## DOCUMENT TEXT:
*** Begin section ***
For some products (soft drinks are a great example), the packaging can cost more than the product. The packaging adds perceived value to the product.
6. What are your competitors doing? We are not condoning design plagiarism, but you can ‘admire and acquire’ the benefits of their packaging while avoiding the pitfalls. Even better, you can create something entirely different that distinguishes you from your competitors. Heinz ketchup not only invented the first plastic squeezable bottle, but also the first INVERTED squeezable ketchup bottle (no more wasted ketchup!). Be an innovator, not a duplicator!
7. Where is your product going to be displayed? Shelf appeal is extremely important in packaging. Packaging comes in many shapes and sizes. Consequently, you must analyze how your competitors and what they “own.” Do they own a shape? Or a color? Or another unique element? Tide detergent has orange packaging, and you’ll never see another detergent with orange packaging (Unless it is a Chinese knockoff called Tyde). They OWN that color.
8. Are you delivering what your customers expect? As much as you don’t want to hide a really good product behind really bad packaging, you also don’t want to mislead customers into thinking they’re getting something they aren’t. Some products (cereal boxes are a great example) use immoral tactics to add shelf appeal. Their sizes make it appear that the box contains a large amount of product, while their bright colors and cartoon characters entice children. (Did you know that all characters on cereal boxes have their eyes looking down so they seem to be making eye contact with children? Check it out the next time you’re at the grocery store.)
We’ve all been misled by deceptive packaging, and we all hate it. Facebook, Twitter, and Google+ provide powerful weapons for consumers to fight back. Don’t get flamed by promising what you know you aren’t delivering.
9. Is your brand consistent? This is perhaps the most important element of design, especially if your products are sharing shelf space in close proximity. If every product is in a different shape bottle, or they are different sizes, it will confuse the consumer. Salad dressings are the perfect example. Look at Newman’s own. All of the bottles are the same size, and the labels are only slightly different. Since the bottle is clear, the actual dressing differentiates each product. Raspberry is red, bleu cheese is white, etc.
*** End section ***
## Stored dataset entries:
*** Begin section ***
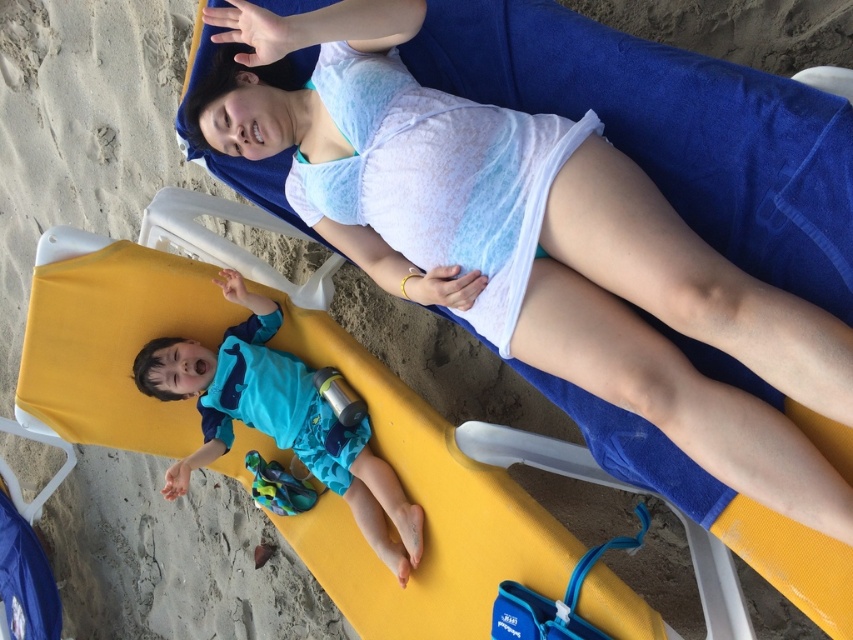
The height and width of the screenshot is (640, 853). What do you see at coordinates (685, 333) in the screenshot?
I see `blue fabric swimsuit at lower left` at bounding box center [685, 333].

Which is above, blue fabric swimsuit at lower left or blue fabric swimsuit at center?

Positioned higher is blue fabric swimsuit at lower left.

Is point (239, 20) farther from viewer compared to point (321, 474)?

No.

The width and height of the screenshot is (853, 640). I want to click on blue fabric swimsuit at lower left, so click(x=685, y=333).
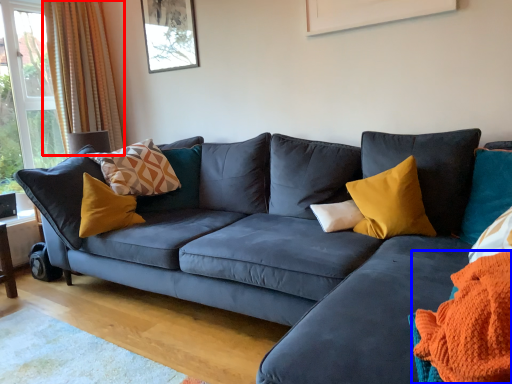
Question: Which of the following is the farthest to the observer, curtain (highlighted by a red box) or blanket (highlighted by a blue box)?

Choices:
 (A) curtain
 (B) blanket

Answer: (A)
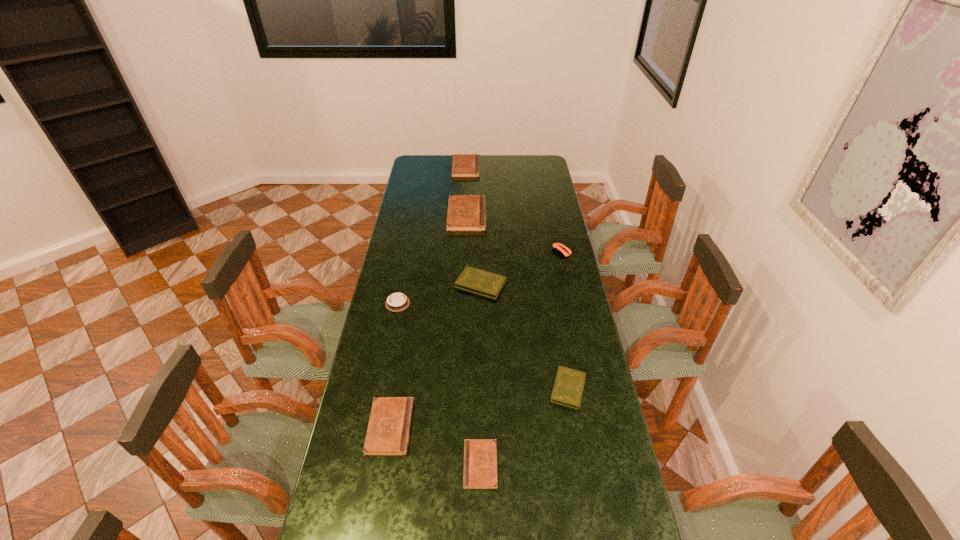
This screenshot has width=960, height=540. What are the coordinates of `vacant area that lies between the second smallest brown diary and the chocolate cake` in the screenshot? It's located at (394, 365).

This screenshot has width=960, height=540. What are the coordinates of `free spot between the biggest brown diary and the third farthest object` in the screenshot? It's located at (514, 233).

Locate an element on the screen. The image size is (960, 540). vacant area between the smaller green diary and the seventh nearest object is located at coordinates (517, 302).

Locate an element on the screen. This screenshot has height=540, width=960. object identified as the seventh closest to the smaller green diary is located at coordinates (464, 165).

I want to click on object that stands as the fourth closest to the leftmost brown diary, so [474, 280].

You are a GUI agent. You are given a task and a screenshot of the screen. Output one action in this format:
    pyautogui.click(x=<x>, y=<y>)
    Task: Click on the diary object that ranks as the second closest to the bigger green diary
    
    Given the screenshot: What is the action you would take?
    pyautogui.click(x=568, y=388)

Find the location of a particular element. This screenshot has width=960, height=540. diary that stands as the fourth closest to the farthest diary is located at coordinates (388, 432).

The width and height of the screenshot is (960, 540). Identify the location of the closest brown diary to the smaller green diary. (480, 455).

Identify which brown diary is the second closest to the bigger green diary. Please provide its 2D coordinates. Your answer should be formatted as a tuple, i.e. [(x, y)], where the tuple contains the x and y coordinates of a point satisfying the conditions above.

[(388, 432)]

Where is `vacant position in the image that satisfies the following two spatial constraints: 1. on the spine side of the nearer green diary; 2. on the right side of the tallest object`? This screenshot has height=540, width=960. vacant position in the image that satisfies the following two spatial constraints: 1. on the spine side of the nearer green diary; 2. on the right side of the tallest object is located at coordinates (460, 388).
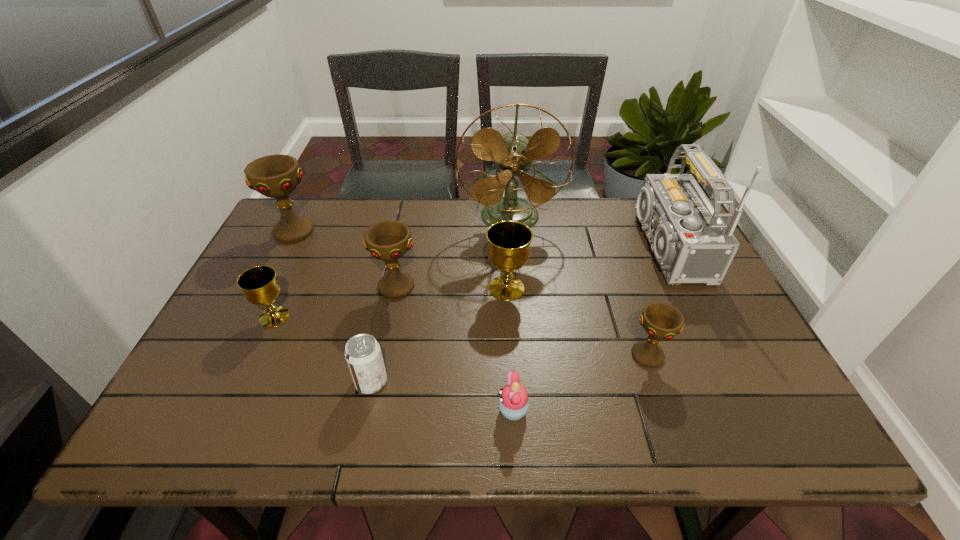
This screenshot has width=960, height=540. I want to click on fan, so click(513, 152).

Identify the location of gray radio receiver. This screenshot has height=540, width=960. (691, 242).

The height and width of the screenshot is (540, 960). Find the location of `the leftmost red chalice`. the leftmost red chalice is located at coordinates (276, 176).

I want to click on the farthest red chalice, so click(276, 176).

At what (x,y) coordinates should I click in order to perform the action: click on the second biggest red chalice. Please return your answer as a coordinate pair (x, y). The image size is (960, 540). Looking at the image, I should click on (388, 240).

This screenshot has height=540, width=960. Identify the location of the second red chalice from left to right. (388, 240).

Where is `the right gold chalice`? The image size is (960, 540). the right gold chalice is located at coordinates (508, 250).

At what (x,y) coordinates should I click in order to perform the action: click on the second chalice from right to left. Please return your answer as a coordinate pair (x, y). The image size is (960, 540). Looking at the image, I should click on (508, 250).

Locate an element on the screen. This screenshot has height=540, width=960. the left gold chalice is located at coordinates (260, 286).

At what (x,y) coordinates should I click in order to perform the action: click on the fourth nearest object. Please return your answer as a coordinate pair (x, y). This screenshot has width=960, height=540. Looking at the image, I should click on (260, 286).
*** End section ***
## WORK REQUEST 1:
According to the packaging text, what color does Tide detergent own?
## WORK REQUEST 2:
Switch "chalice" to "goblet" throughout the stretch of the listing from the line containing "This screenshot has width=960, height=540. I" through the end of the listing. Return only those lines, with everything else unchanged.

## YOUR RESPONSE 1:
Orange.

## YOUR RESPONSE 2:
This screenshot has width=960, height=540. I want to click on fan, so click(513, 152).

Identify the location of gray radio receiver. This screenshot has height=540, width=960. (691, 242).

The height and width of the screenshot is (540, 960). Find the location of `the leftmost red goblet`. the leftmost red goblet is located at coordinates (276, 176).

I want to click on the farthest red goblet, so click(276, 176).

At what (x,y) coordinates should I click in order to perform the action: click on the second biggest red goblet. Please return your answer as a coordinate pair (x, y). The image size is (960, 540). Looking at the image, I should click on (388, 240).

This screenshot has height=540, width=960. Identify the location of the second red goblet from left to right. (388, 240).

Where is `the right gold goblet`? The image size is (960, 540). the right gold goblet is located at coordinates (508, 250).

At what (x,y) coordinates should I click in order to perform the action: click on the second goblet from right to left. Please return your answer as a coordinate pair (x, y). The image size is (960, 540). Looking at the image, I should click on (508, 250).

Locate an element on the screen. This screenshot has height=540, width=960. the left gold goblet is located at coordinates (260, 286).

At what (x,y) coordinates should I click in order to perform the action: click on the fourth nearest object. Please return your answer as a coordinate pair (x, y). This screenshot has width=960, height=540. Looking at the image, I should click on (260, 286).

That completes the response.